Капитан задумчиво умолк и оставил в покое усы; чело его омрачилось, глазки-пуговицы многозначительно уставились на Оливера.
– Полагаю, тому есть чертовски веская причина, – промолвил он.
– В самую точку! – воскликнул Марк, не упуская возможности подколоть друга. – Скажу как человек, которому пришлось выслушать никак не меньше дюжины этих словоизлияний. Вы чертовски здравомыслящий человек, капитан Хой, вот честное слово!
– О-ох, Маркхэм, да я ж просто пошутил! Невооруженным глазом видно: парень просто молодчага, чистое золото, да еще и собрат-ученый вдобавок! Я ведь не со зла, Лэнгли, не подумайте. Стрелы и кандалы, друг, это все моя треклятая нога, сам не ведаю, что несу. Человек моего склада, джентльмен влиятельный и обеспеченный, знаток естественных наук и лучший наездник Талботшира – обречен прозябать в ничтожестве! Укухарен собственным слугой! Просто себя не помню от бешенства. О-ох, я ведь могу до бесконечности жаловаться, но вы остерегитесь, а то я, чего доброго, сделаюсь зануден и надоедлив.
– Исключено: Оливеров пропыленный римский испанец бьет все рекорды по надоедливости и занудности, а мы даже для него неуязвимы. Верно, кузина?
– Ровным счетом ничего надоедливого и занудного тут нет, – отпарировала мисс Моубрей, вступаясь за Оливера. – Допустим, что исходный оригинал и впрямь не лучшего качества, но это вовсе не значит, что переводы мистера Лэнгли лишены всяких достоинств. Сэр, наверняка у вас и сегодня найдется с собою один-два образчика пропыленного Силлы, дабы поразвлечь капитана?
– Ох, Господи милосердный, кузиночка! – с гримасой возопил сквайр.

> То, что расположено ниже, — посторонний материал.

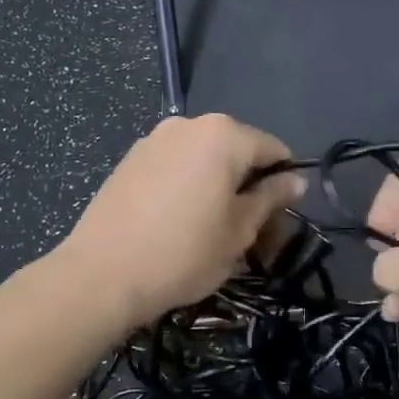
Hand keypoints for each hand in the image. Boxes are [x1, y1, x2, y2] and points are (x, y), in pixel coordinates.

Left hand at [57, 114, 305, 328]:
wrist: (101, 274)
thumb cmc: (184, 253)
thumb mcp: (240, 231)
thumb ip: (270, 198)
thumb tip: (296, 180)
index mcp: (224, 135)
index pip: (274, 149)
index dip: (285, 183)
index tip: (280, 218)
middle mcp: (189, 124)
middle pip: (237, 149)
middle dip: (249, 183)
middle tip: (248, 230)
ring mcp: (155, 138)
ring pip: (204, 157)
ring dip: (217, 184)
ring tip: (210, 227)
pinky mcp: (130, 158)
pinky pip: (175, 164)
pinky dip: (187, 184)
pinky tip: (177, 220)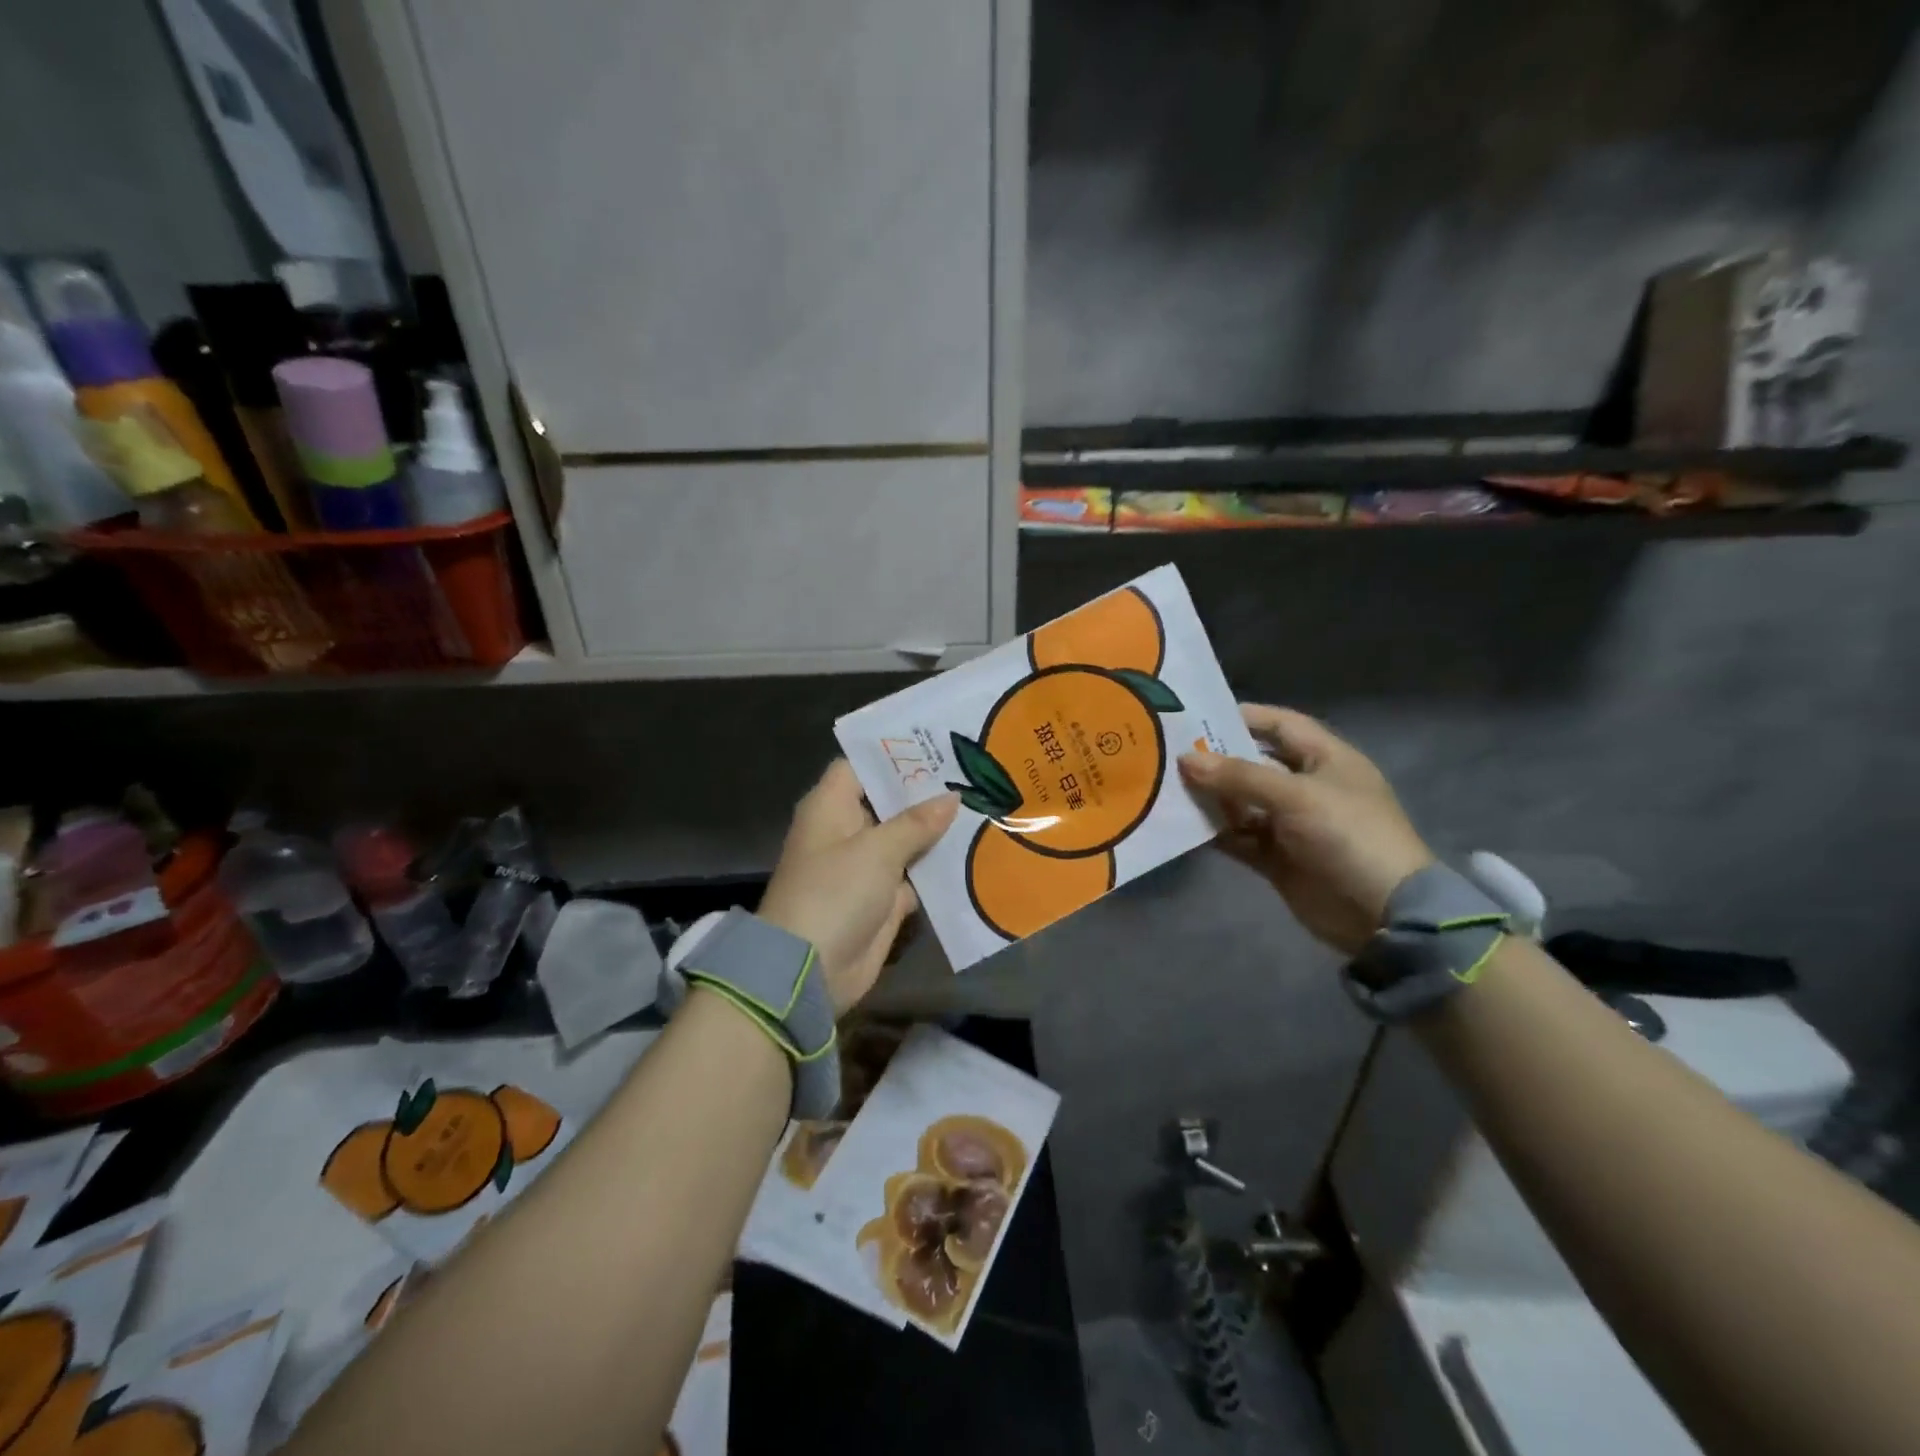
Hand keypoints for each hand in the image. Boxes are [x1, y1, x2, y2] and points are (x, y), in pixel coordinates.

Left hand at [758, 761, 958, 1013]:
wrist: (810, 969)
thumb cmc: (835, 892)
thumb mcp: (877, 850)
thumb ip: (916, 822)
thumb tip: (951, 798)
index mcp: (831, 806)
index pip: (861, 765)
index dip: (894, 754)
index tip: (936, 745)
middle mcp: (846, 830)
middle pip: (889, 801)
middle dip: (926, 792)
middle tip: (972, 773)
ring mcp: (864, 866)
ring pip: (905, 839)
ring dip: (936, 831)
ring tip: (982, 806)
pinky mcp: (880, 899)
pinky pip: (913, 875)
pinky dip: (936, 869)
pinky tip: (974, 853)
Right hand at [1178, 705, 1434, 954]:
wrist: (1382, 914)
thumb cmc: (1348, 836)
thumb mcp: (1295, 796)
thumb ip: (1239, 777)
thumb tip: (1185, 759)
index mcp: (1325, 758)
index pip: (1280, 725)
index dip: (1243, 717)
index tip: (1196, 718)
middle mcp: (1306, 786)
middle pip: (1254, 764)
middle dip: (1216, 760)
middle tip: (1169, 753)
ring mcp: (1291, 824)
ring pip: (1242, 803)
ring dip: (1211, 798)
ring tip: (1168, 789)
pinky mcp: (1278, 858)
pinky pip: (1239, 837)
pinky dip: (1216, 832)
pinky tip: (1184, 826)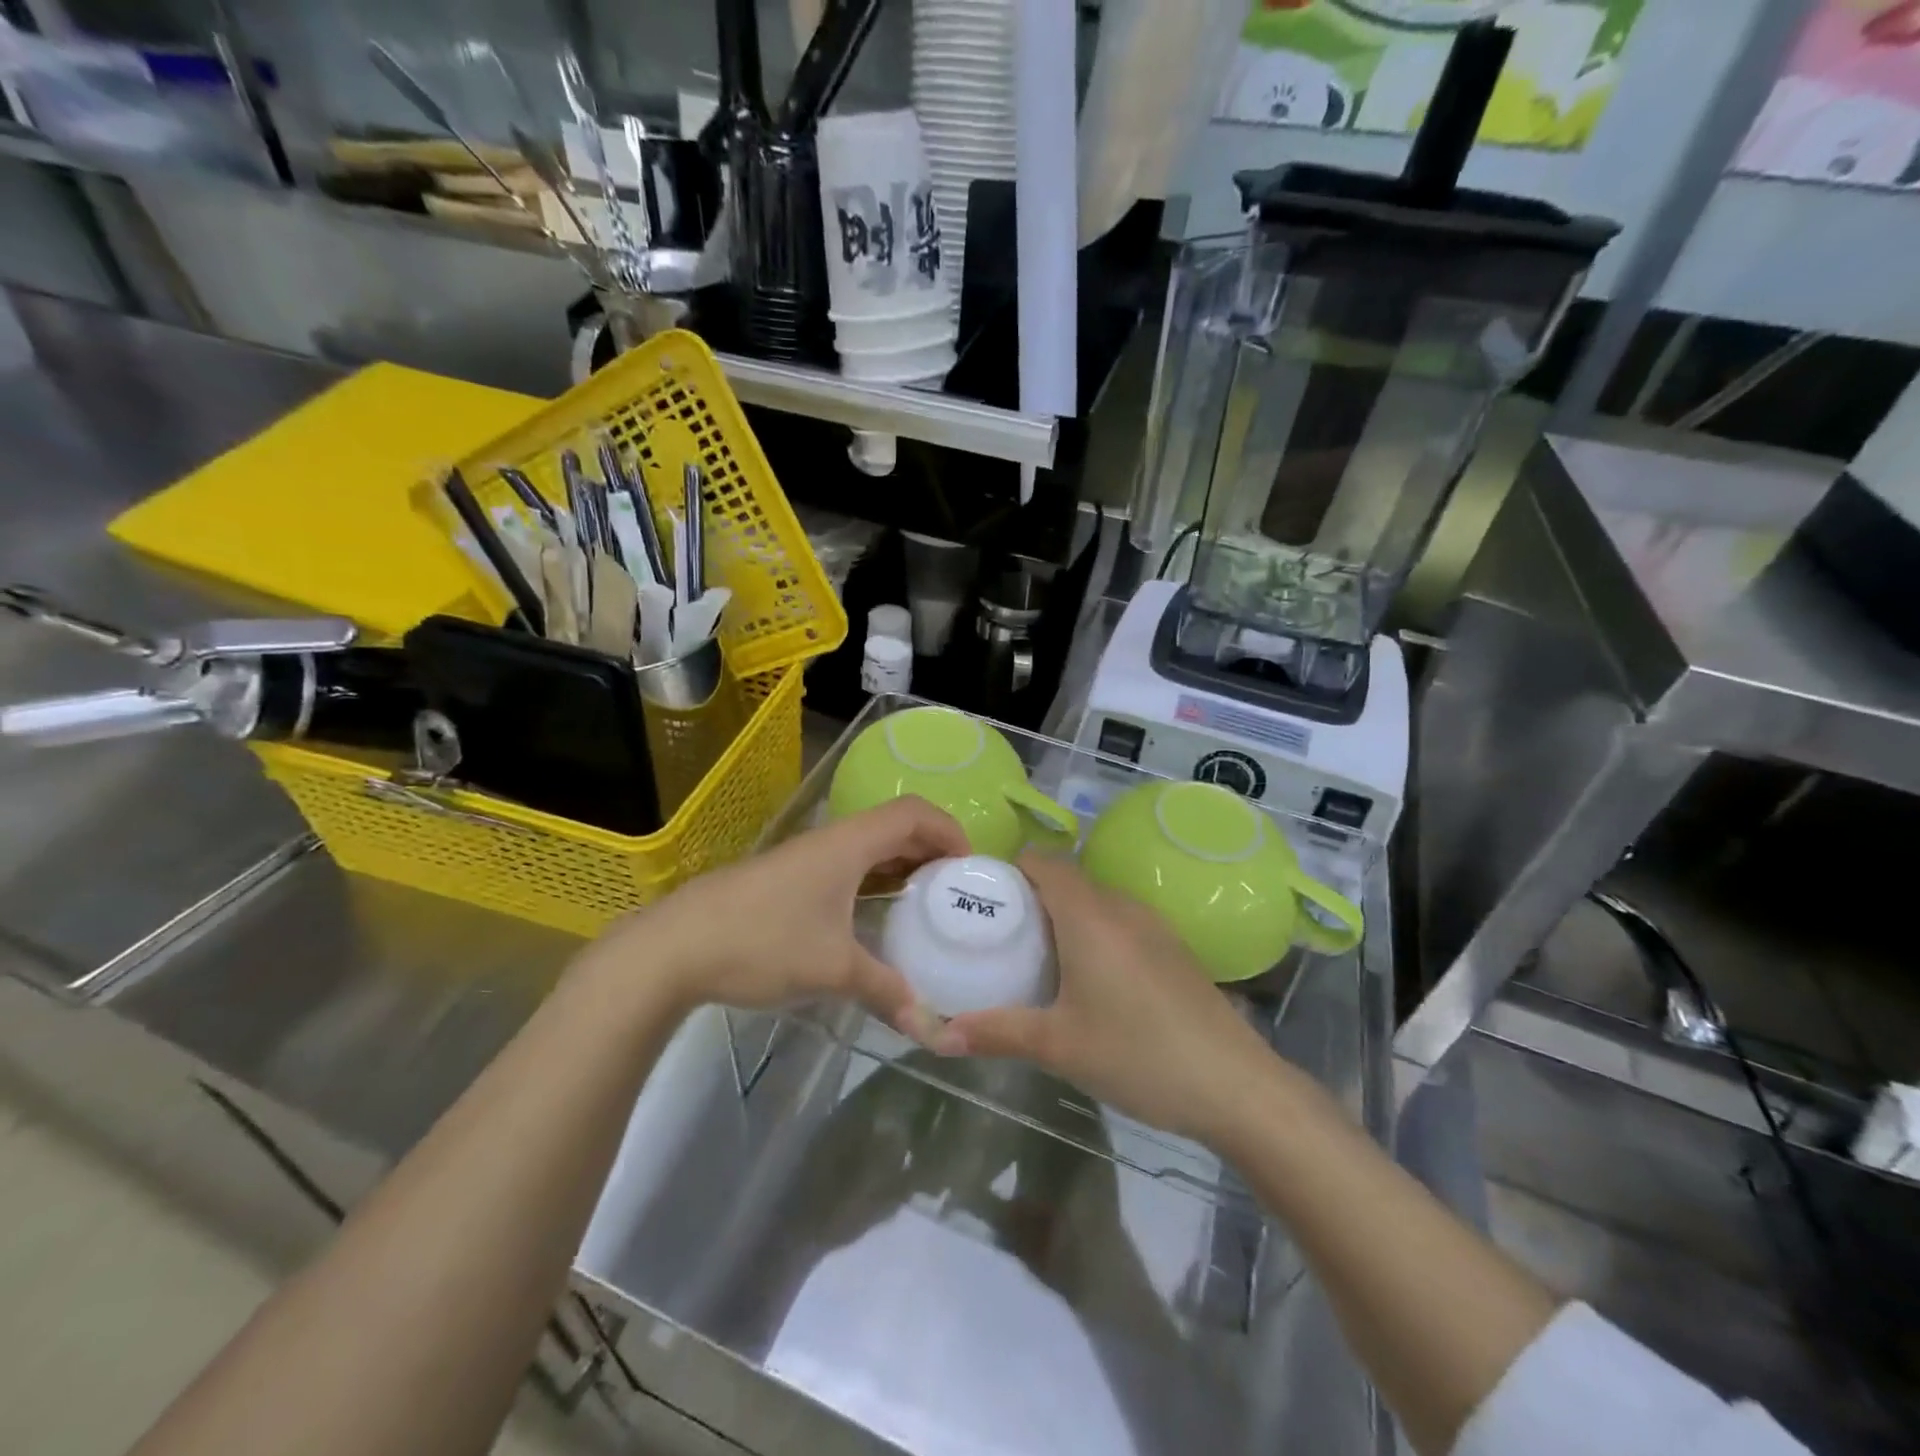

– Нет-нет, Маркхэм, напротив, давайте выслушаем одно из таких «словоизлияний», пользуясь вашим же выражением, – возразил капитан, приподнимаясь на подушке. – В противном случае все рассуждения об их достоинствах и недостатках – не более чем вздорные домыслы. И чума на пустопорожнюю болтовню!
Оливер, пошарив в кармане клетчатой куртки, извлек на свет сложенную половинку листа голубоватой писчей бумаги. И откашлялся – несколько нервничая, поскольку не был уверен, какой прием встретят в капитанском жилище его старания.
– Да, вы, конечно же, угадали – при мне есть один образчик, над которым, сознаюсь, работал я по большей части урывками и не был готов продемонстрировать его миру так скоро. Этот отрывок пока еще на начальной стадии; боюсь, там полным-полно огрехов, хотя тема вас, возможно, позабавит.
Вот так, невзирая на протесты сквайра, пытливой аудитории был продемонстрирован еще один бриллиант из литературной короны Гая Помпония Силлы:
Славно смотрится замок мой со стороны:
Что за чудный ландшафт, что за вид со стены!